EXERCISE DIRECTIONS.
Carry on the blog post about trying the GuacaMol benchmarking package for generative models, starting right after its last sentence.

SELECTED EXTRACT.
■ ■ ■ ■ ■

Benchmarking platform for generative models. #RDKit #Chemoinformatics #DeepLearning #guacamol

Yesterday I posted benchmarking platform named ‘moses’ and found it worked for test data. And then I could get comment from @Mufei Li, developer of DGL that how about to try guacamol. I checked guacamol before but didn’t try it. So I installed guacamol and used it.

From original repo, GuacaMol is an open source Python package for benchmarking of models for de novo molecular design.

This package is developed by BenevolentAI. This package can assess de novo molecular generator of following metrics.

  1. Validity
  2. Uniqueness
  3. Novelty
  4. Fr´echet ChemNet Distance
  5. KL divergence

5 is different point to moses. KL divergence metrics is based on molecular descriptors. It is not fingerprint base. So different structure but similar molecular property sets will show high score.

For test the package I installed guacamol and used it.

Fortunately, guacamol can install via pip ;).

■ ■ ■ ■ ■

SOURCE DATA.

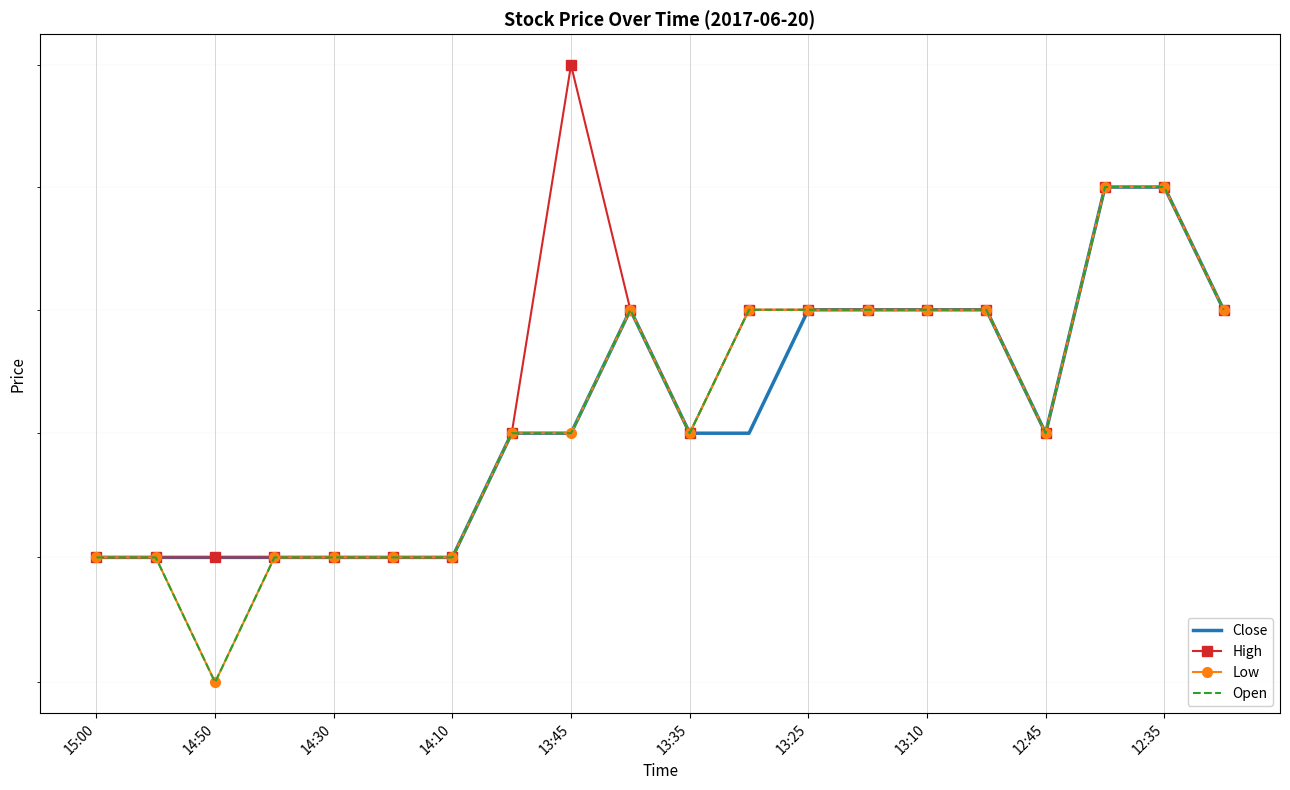

What is the average value of the Close series?

170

■ ■ ■ ■ ■

OUTPUT.
And I tested two metrics one was KLDivBenchmark and the other was UniquenessBenchmark. As you can see most of the following code is same as test code of original repository.

I uploaded my code to my gist.

Moses and Guacamol are both useful package for benchmarking.

It is important that we should get benchmark data compared to same baseline. However in the real drug discovery project, molecular properties which is required in the projects are depends on their situation. So it is not big problem of generator performance because current models can generate reasonable structures I think.

We need to go beyond that… ;)